Over at the Southwest Review, there's a fascinating essay by Daniel Harris, "Celebrity Bodies," that delves into some of the psychosexualcultural reasons why so many famous women want to be so thin. It's the kind of essay where, when you think about it, you don't really have any idea whether what he's saying can be verified as "true" in any meaningful sense, but it doesn't end up mattering too much because the writing is so original and fresh and clean. After going through a brief listing of some of our more dessicated celebs, Harris writes:
Few men are aroused by these stylishly accessorized carcasses, but their lack of sex appeal is what makes the new Hollywood aesthetic unique. It has been almost entirely detached from the biological function of beauty, that of attracting males. It is a man-made aesthetic, or, rather, a woman-made aesthetic, since the desire of men for voluptuous childbearing hips and pendulous breasts seems all but irrelevant to its look. Feminists have long complained that the so-called “beauty myth” consists entirely of male lust, of men looking at women as potential sex objects, subservient to their selfish demands.

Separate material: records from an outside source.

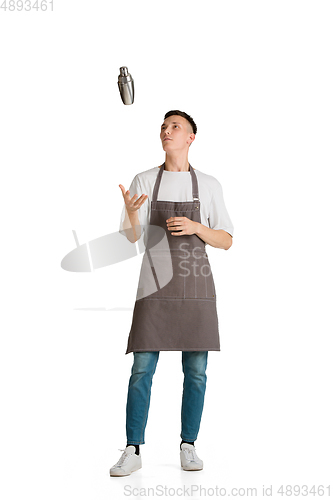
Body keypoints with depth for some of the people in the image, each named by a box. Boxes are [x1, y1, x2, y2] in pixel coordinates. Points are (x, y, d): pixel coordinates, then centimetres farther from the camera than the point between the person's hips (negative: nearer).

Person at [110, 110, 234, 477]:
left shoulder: (208, 185, 7)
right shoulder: (144, 181, 7)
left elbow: (226, 241, 6)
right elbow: (131, 237, 3)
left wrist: (195, 227, -12)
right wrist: (131, 212, -18)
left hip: (197, 287, 1)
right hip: (155, 287, 0)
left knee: (196, 371, 3)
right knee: (142, 369, -4)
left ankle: (188, 447, 16)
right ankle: (133, 452, 4)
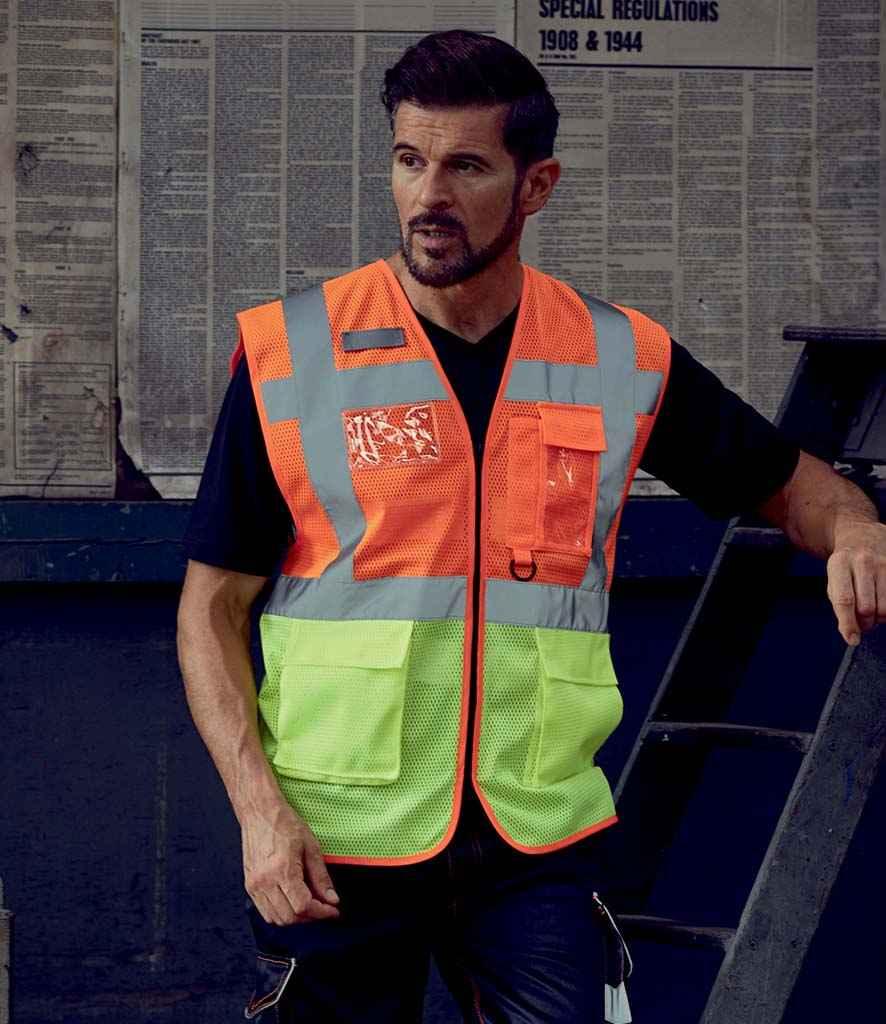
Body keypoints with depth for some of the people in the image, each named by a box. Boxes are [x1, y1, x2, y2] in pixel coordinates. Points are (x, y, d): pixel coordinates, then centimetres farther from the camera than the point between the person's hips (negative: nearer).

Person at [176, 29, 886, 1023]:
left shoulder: (624, 359, 4)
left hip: (536, 843, 1)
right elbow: (211, 609, 2)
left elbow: (791, 484, 18)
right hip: (331, 848, -1)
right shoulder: (287, 354, -2)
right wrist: (259, 808, -11)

In fact, however, Hollywood is about women looking at women, not as sex objects, as a means for fulfilling the species’s genetic mission, but as clothes hangers, as display mannequins for product lines. Men and their needs are entirely beside the point, which is why the aesthetic is so sterile, so sexless, because it has freed the female body from male desire, liberated it from its biological status as an organ of sex, which has given way to the commercial view of it as a wearer of commodities, a pretty face stuck on a stick. In many respects, the recent marriage of anorexia and glamour represents the final dehumanization of women who were once reduced to their bodies, objectified as tools for propagation, but have now been deprived of their corporeality altogether. A vision of the female body dictated by male desire would be far healthier and more attractive than one dictated by the imperatives of the closet, by manufacturers whose primary concern is showing off their goods to best effect.
I don't think Harris is trying to let men off the hook for our various sins in saying that we're "entirely beside the point" in the glamourizing of such thin-ness, but he does remind us that there's a certain amount of lazy thinking involved in just attributing to men and sexism, in an uncomplicated way, all of the ills of our society that have some kind of gendered aspect (which is to say that we're probably at fault, because everything's our fault, but if so, we're at fault in a complicated way).
I'd also like to note, on behalf of men, that it's clearly true that the healthy, athletic, curvy Kate Bosworth, who you may remember from such films as Blue Crush, was much hotter than the weird gelfling Kate Bosworth shown here.